How are they to be played? At this summer’s Proms Daniel Barenboim and his West-Eastern Divan Orchestra gave us romantic and rather old-fashioned performances. Andris Nelsons, who has embarked on a season-long cycle with the City of Birmingham Symphony Orchestra, is similarly romantic in his approach, but – as you might expect – more dynamic and more explosive.

If you vaguely supposed that the Beethovenian revolution only took off with the third symphony, the “Eroica”, this concert would have made you think again. It took in the first two symphonies, framing the later Violin Concerto. True, the First Symphony shows the powerful influence of Haydn, but there is plenty of the younger composer’s individuality in it, including his unique use of a drum roll in the slow movement, and a so-called minuet that is unmistakably a fully fledged, upward-rushing scherzo.

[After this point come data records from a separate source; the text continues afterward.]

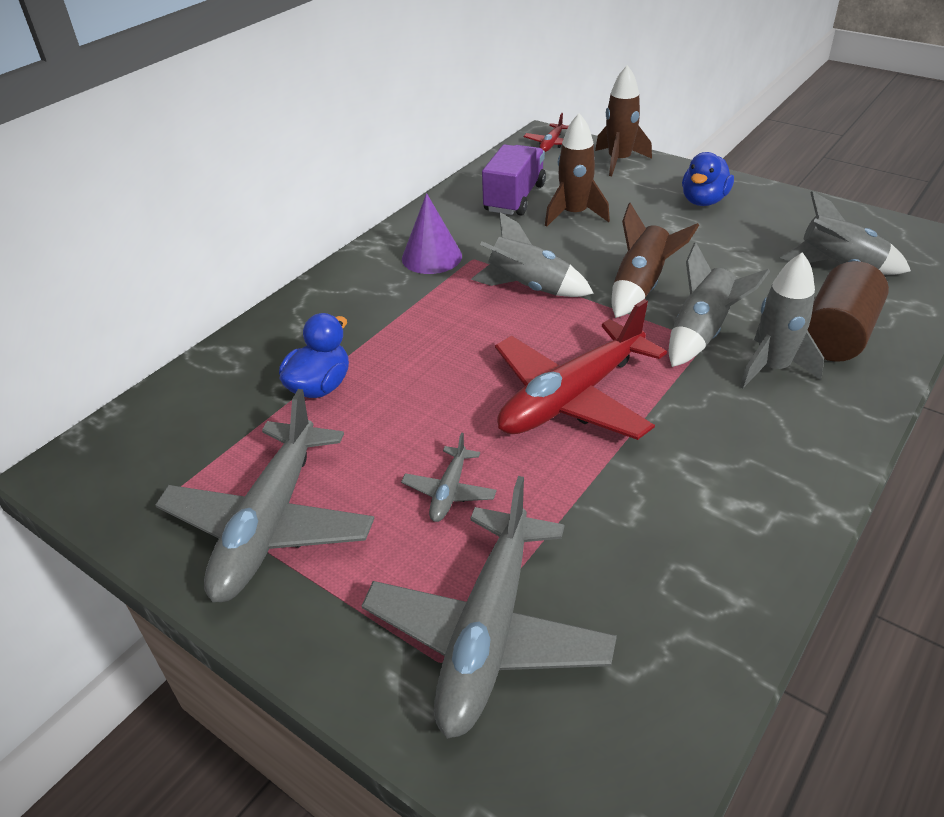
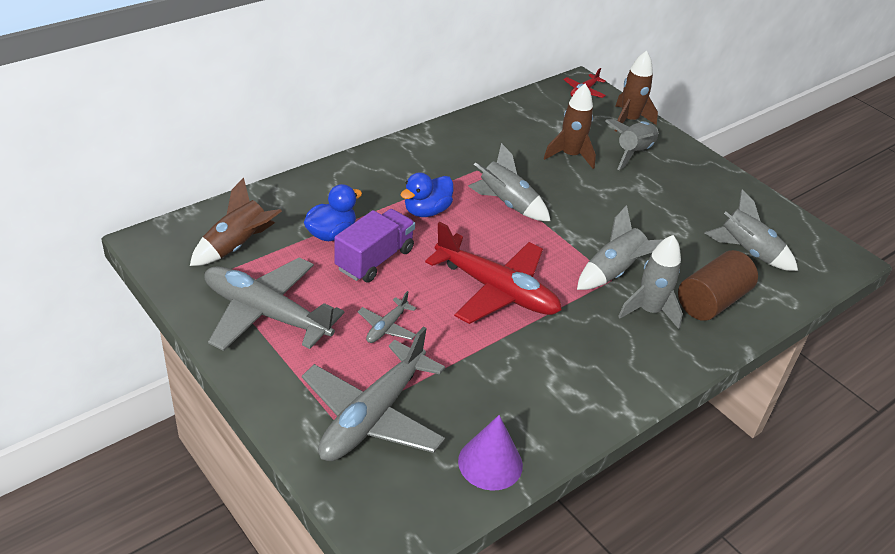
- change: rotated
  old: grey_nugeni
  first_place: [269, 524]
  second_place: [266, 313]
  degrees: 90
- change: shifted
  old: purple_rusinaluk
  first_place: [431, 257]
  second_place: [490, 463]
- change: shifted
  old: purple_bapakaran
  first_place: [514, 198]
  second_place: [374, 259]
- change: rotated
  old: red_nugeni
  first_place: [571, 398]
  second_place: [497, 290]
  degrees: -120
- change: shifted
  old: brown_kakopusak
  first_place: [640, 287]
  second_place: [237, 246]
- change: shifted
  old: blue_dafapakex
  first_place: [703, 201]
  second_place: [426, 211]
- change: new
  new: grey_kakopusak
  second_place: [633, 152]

Five quiet drum taps provide the typically original opening of the Violin Concerto, one of Beethoven’s most spacious and genial works. But alas their momentum was not sustained. The soloist, Nelsons’ fellow Latvian Baiba Skride, played with beauty and feeling, but too self-indulgently, and the music more than once nearly ground to a halt.

This was romanticism taken too far, were we listening to Beethoven or Max Bruch? Things got back on track with the Second Symphony, an affirmative but often violently explosive work, with a slow movement of great tenderness beautifully done by the CBS O strings. Nelsons obviously knew the work inside out, as indeed he did the whole programme, and brilliantly communicated his vision to the orchestra,who responded wholeheartedly.